***** Source material

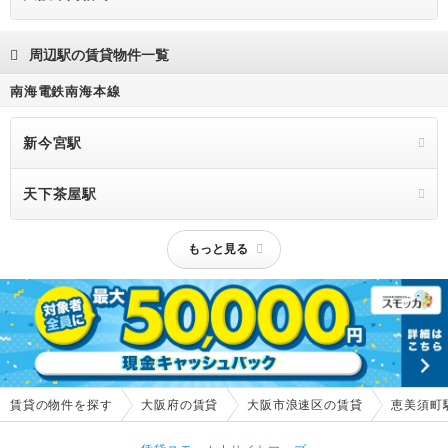
周辺駅の賃貸物件一覧
南海電鉄南海本線
新今宮駅
天下茶屋駅
もっと見る
賃貸の物件を探す
大阪府の賃貸
大阪市浪速区の賃貸
恵美須町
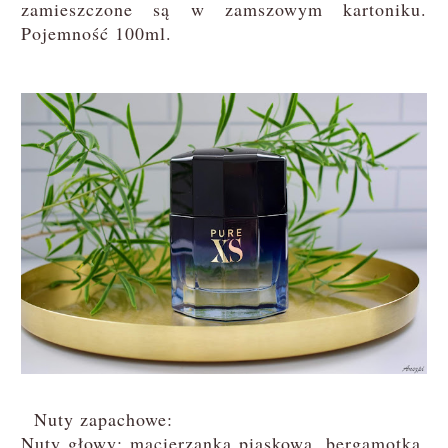
zamieszczone są w zamszowym kartoniku.
Pojemność 100ml.
Nuty zapachowe:
Nuty głowy: macierzanka piaskowa, bergamotka,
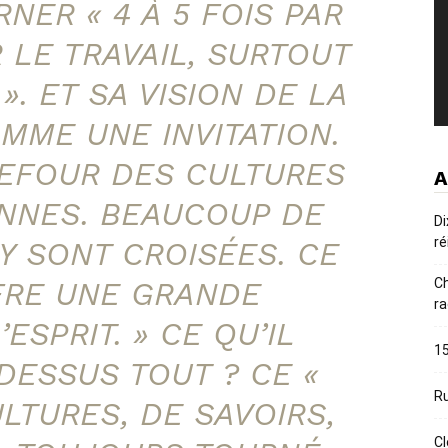
NER « 4 À 5 FOIS PAR
 LE TRAVAIL, SURTOUT
». ET SA VISION DE LA
MME UNE INVITATION.
REFOUR DES CULTURES
A
NNES. BEAUCOUP DE
Di
ré
’Y SONT CROISÉES. CE
FFRE UNE GRANDE
Ch
ra
ESPRIT. » CE QU’IL
15
DESSUS TOUT ? CE «
Ru
LTURES, DE SAVOIRS,
Cl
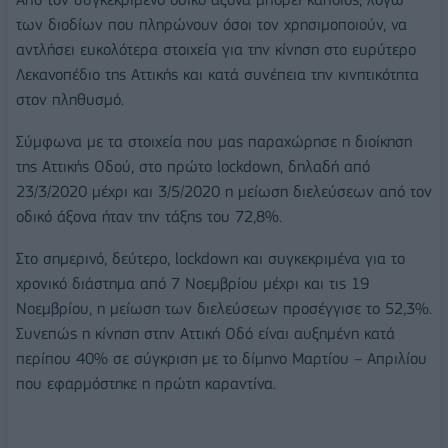
των διοδίων που πληρώνουν όσοι τον χρησιμοποιούν, να
αντλήσει ευκολότερα στοιχεία για την κίνηση στο
ευρύτερο
Λεκανοπέδιο της Αττικής
και κατά συνέπεια την κινητικότητα
στον πληθυσμό.
Σύμφωνα με τα στοιχεία που μας παραχώρησε η διοίκηση
της Αττικής Οδού, στο πρώτο lockdown, δηλαδή από
23/3/2020 μέχρι και 3/5/2020 η μείωση διελεύσεων από τον
οδικό άξονα ήταν την τάξης του
72,8%
.
Στο σημερινό, δεύτερο, lockdown και συγκεκριμένα για το
χρονικό διάστημα από 7 Νοεμβρίου μέχρι και τις 19
Νοεμβρίου, η μείωση των διελεύσεων προσέγγισε το
52,3%.
Συνεπώς η κίνηση στην Αττική Οδό είναι αυξημένη κατά
περίπου 40% σε σύγκριση με το δίμηνο Μαρτίου – Απριλίου
που εφαρμόστηκε η πρώτη καραντίνα.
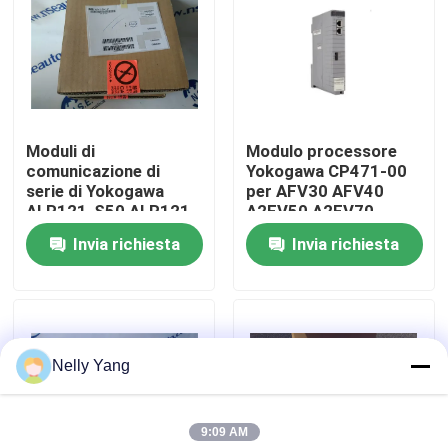
Visita alla fabbrica
Controllo della qualità
Moduli di
Modulo processore
comunicazione di
Yokogawa CP471-00
Contattaci
serie di Yokogawa
per AFV30 AFV40
ALR121-S50 ALR121-
A2FV50 A2FV70
S50 in azione
Invia richiesta
Invia richiesta
Notizie
Chiedi un preventivo
Nelly Yang
pezzi di ricambio del plc
9:09 AM
Piegato parti del Nevada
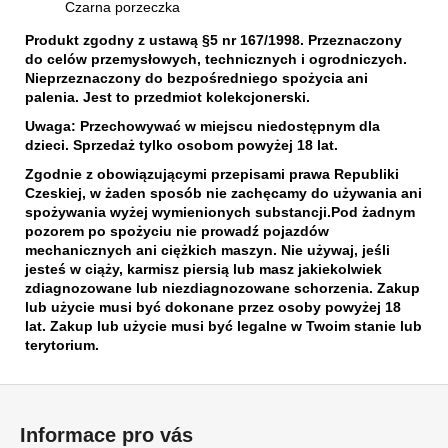
Czarna porzeczka
Produkt zgodny z ustawą §5 nr 167/1998. Przeznaczony
do celów przemysłowych, technicznych i ogrodniczych.
Nieprzeznaczony do bezpośredniego spożycia ani
palenia. Jest to przedmiot kolekcjonerski.
Uwaga: Przechowywać w miejscu niedostępnym dla
dzieci. Sprzedaż tylko osobom powyżej 18 lat.
Zgodnie z obowiązującymi przepisami prawa Republiki
Czeskiej, w żaden sposób nie zachęcamy do używania ani
spożywania wyżej wymienionych substancji.Pod żadnym
pozorem po spożyciu nie prowadź pojazdów
mechanicznych ani ciężkich maszyn.
Nie używaj, jeśli
jesteś w ciąży, karmisz piersią lub masz jakiekolwiek
zdiagnozowane lub niezdiagnozowane schorzenia. Zakup
lub użycie musi być dokonane przez osoby powyżej 18
lat. Zakup lub użycie musi być legalne w Twoim stanie lub
terytorium.
S
t
Informace pro vás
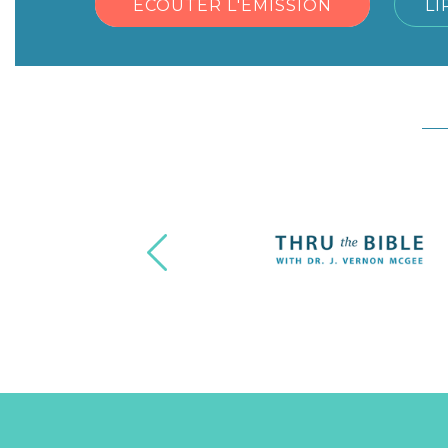
ÉCOUTER L'ÉMISSION
LI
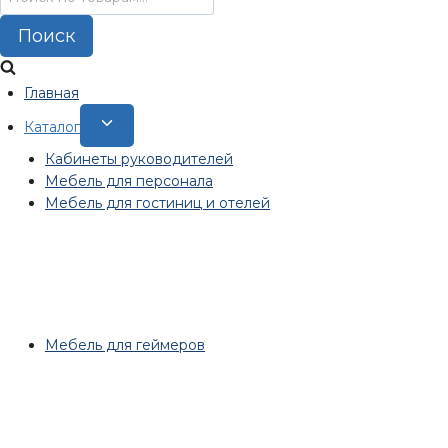
Поиск
Главная
Переключить
Каталог
дочернее
Кабинеты руководителей
меню
Мебель для персонала
Мебель для гостиниц и отелей
Мебель для геймеров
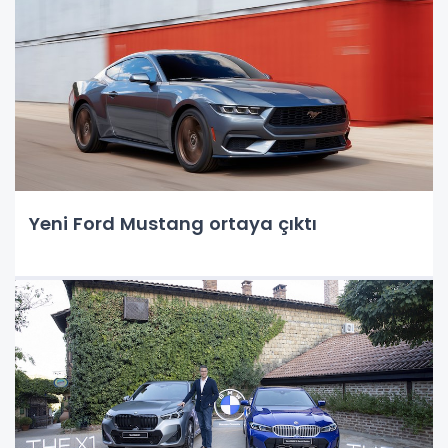
Yeni Ford Mustang ortaya çıktı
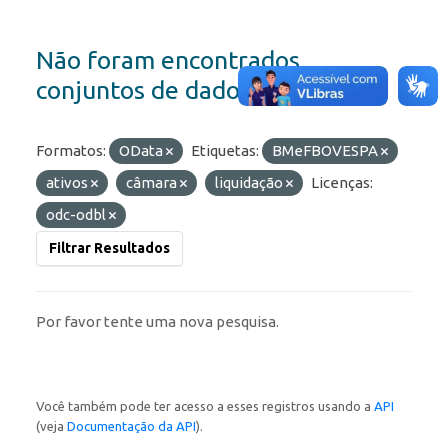
Não foram encontrados
conjuntos de dados
Formatos:
OData
Etiquetas:
BMeFBOVESPA
ativos
câmara
liquidação
Licenças:
odc-odbl
Filtrar Resultados
Por favor tente uma nova pesquisa.
Você também pode ter acesso a esses registros usando a
API
(veja
Documentação da API
).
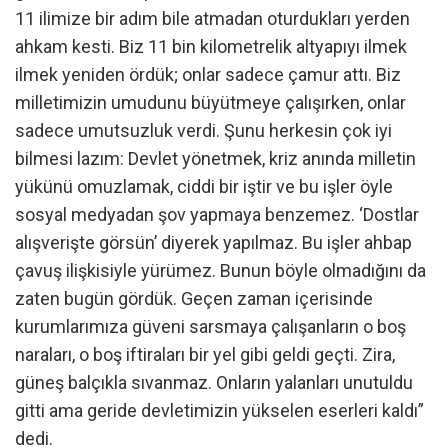
11 ilimize bir adım bile atmadan oturdukları yerden
ahkam kesti. Biz 11 bin kilometrelik altyapıyı ilmek
ilmek yeniden ördük; onlar sadece çamur attı. Biz
milletimizin umudunu büyütmeye çalışırken, onlar
sadece umutsuzluk verdi. Şunu herkesin çok iyi
bilmesi lazım: Devlet yönetmek, kriz anında milletin
yükünü omuzlamak, ciddi bir iştir ve bu işler öyle
sosyal medyadan şov yapmaya benzemez. ‘Dostlar
alışverişte görsün’ diyerek yapılmaz. Bu işler ahbap
çavuş ilişkisiyle yürümez. Bunun böyle olmadığını da
zaten bugün gördük. Geçen zaman içerisinde
kurumlarımıza güveni sarsmaya çalışanların o boş
naraları, o boş iftiraları bir yel gibi geldi geçti. Zira,
güneş balçıkla sıvanmaz. Onların yalanları unutuldu
gitti ama geride devletimizin yükselen eserleri kaldı”
dedi.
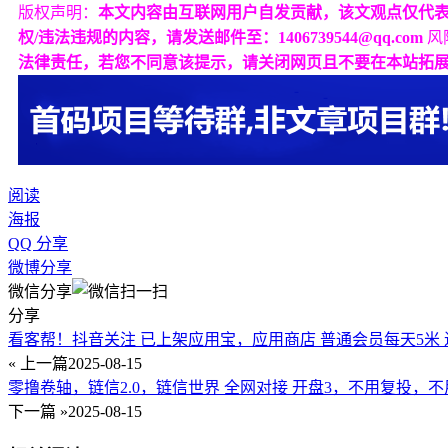
版权声明：
本文内容由互联网用户自发贡献，该文观点仅代
权/违法违规的内容，请发送邮件至：1406739544@qq.com
风
法律责任，若您不同意该提示，请关闭网页且不要在本站拓
阅读
海报
QQ 分享
微博分享
微信分享
分享
看客帮！抖音关注 已上架应用宝，应用商店 普通会员每天5米 
« 上一篇
2025-08-15
零撸卷轴，链信2.0，链信世界 全网对接 开盘3，不用复投，不
下一篇 »
2025-08-15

**********

> _Directions_
Look through the entries. Copy out each line with "Zakup" in it.

> _Response_
zdiagnozowane lub niezdiagnozowane schorzenia. Zakup
lat. Zakup lub użycie musi być legalne w Twoim stanie lub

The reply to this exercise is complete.